ASSIGNMENT - Reproduce the data below word for word, keeping every line break.

[DATA FOR THE TASK]

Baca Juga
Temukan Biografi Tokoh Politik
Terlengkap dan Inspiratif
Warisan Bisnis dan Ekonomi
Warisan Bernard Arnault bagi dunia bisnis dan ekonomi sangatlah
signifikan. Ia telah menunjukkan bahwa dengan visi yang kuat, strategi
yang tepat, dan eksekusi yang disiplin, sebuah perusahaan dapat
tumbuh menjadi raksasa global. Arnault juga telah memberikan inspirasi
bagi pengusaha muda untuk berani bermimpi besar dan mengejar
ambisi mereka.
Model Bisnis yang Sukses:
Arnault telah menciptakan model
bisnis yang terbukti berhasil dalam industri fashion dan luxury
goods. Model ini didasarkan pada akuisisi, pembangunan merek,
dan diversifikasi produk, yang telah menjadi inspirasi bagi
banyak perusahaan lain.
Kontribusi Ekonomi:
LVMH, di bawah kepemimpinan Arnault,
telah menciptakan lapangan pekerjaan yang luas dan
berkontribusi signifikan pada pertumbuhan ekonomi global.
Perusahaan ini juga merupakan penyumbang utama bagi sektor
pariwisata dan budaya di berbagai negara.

[/DATA FOR THE TASK]

SOLVED EXERCISE -
Baca Juga
Temukan Biografi Tokoh Politik
Terlengkap dan Inspiratif
Warisan Bisnis dan Ekonomi
Warisan Bernard Arnault bagi dunia bisnis dan ekonomi sangatlah
signifikan. Ia telah menunjukkan bahwa dengan visi yang kuat, strategi
yang tepat, dan eksekusi yang disiplin, sebuah perusahaan dapat
tumbuh menjadi raksasa global. Arnault juga telah memberikan inspirasi
bagi pengusaha muda untuk berani bermimpi besar dan mengejar
ambisi mereka.
Model Bisnis yang Sukses:
Arnault telah menciptakan model
bisnis yang terbukti berhasil dalam industri fashion dan luxury
goods. Model ini didasarkan pada akuisisi, pembangunan merek,
dan diversifikasi produk, yang telah menjadi inspirasi bagi
banyak perusahaan lain.
Kontribusi Ekonomi:
LVMH, di bawah kepemimpinan Arnault,
telah menciptakan lapangan pekerjaan yang luas dan
berkontribusi signifikan pada pertumbuhan ekonomi global.
Perusahaan ini juga merupakan penyumbang utama bagi sektor
pariwisata dan budaya di berbagai negara.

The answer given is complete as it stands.